• **Required work**: Could you print every line from the first one of the records below through the line containing "SealedCan | 484, 547", with both included and nothing else?

── Raw data

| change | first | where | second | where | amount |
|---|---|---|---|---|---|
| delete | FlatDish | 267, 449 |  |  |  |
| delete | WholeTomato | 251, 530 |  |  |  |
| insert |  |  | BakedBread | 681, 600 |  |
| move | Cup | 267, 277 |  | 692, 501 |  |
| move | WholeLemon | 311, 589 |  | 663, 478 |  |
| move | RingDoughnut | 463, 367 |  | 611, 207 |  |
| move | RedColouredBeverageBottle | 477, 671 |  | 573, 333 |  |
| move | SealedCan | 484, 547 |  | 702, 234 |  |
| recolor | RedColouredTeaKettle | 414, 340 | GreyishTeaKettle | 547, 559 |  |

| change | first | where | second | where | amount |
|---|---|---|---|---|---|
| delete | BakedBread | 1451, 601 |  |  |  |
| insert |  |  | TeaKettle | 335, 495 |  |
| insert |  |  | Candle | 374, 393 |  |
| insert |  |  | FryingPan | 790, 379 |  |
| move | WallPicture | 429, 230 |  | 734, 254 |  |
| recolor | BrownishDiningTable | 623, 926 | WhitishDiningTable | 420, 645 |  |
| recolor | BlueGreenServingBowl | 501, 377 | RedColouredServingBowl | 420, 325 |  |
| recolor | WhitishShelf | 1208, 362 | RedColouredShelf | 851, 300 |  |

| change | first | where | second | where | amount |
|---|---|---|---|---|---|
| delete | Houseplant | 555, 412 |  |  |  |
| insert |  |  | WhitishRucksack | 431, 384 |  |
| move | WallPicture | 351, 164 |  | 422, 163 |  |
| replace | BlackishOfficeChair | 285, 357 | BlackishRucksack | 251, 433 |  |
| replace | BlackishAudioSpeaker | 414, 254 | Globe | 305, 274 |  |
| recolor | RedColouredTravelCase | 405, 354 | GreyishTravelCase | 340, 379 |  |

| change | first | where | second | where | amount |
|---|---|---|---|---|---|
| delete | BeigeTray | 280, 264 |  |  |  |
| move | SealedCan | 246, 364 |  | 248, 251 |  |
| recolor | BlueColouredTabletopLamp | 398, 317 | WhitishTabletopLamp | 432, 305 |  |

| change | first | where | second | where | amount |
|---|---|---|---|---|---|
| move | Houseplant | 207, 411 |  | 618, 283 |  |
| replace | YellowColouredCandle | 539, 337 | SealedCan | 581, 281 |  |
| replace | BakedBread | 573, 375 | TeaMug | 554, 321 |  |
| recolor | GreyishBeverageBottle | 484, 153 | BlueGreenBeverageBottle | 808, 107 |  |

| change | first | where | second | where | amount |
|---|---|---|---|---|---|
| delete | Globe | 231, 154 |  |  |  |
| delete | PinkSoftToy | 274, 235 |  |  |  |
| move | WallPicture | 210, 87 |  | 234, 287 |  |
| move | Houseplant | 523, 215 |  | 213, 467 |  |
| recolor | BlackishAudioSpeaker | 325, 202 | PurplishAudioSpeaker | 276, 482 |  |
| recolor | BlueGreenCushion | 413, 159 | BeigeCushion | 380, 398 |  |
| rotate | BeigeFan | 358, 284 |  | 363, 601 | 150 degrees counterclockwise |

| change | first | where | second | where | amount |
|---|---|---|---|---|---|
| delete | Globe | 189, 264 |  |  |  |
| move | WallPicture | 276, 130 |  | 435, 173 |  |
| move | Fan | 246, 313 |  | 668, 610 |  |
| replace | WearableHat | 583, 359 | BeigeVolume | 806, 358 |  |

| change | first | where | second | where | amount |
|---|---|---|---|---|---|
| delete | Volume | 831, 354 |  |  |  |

────

• **Exercise response**:
| change | first | where | second | where | amount |
|---|---|---|---|---|---|
| delete | FlatDish | 267, 449 |  |  |  |
| delete | WholeTomato | 251, 530 |  |  |  |
| insert |  |  | BakedBread | 681, 600 |  |
| move | Cup | 267, 277 |  | 692, 501 |  |
| move | WholeLemon | 311, 589 |  | 663, 478 |  |
| move | RingDoughnut | 463, 367 |  | 611, 207 |  |
| move | RedColouredBeverageBottle | 477, 671 |  | 573, 333 |  |
| move | SealedCan | 484, 547 |  | 702, 234 |  |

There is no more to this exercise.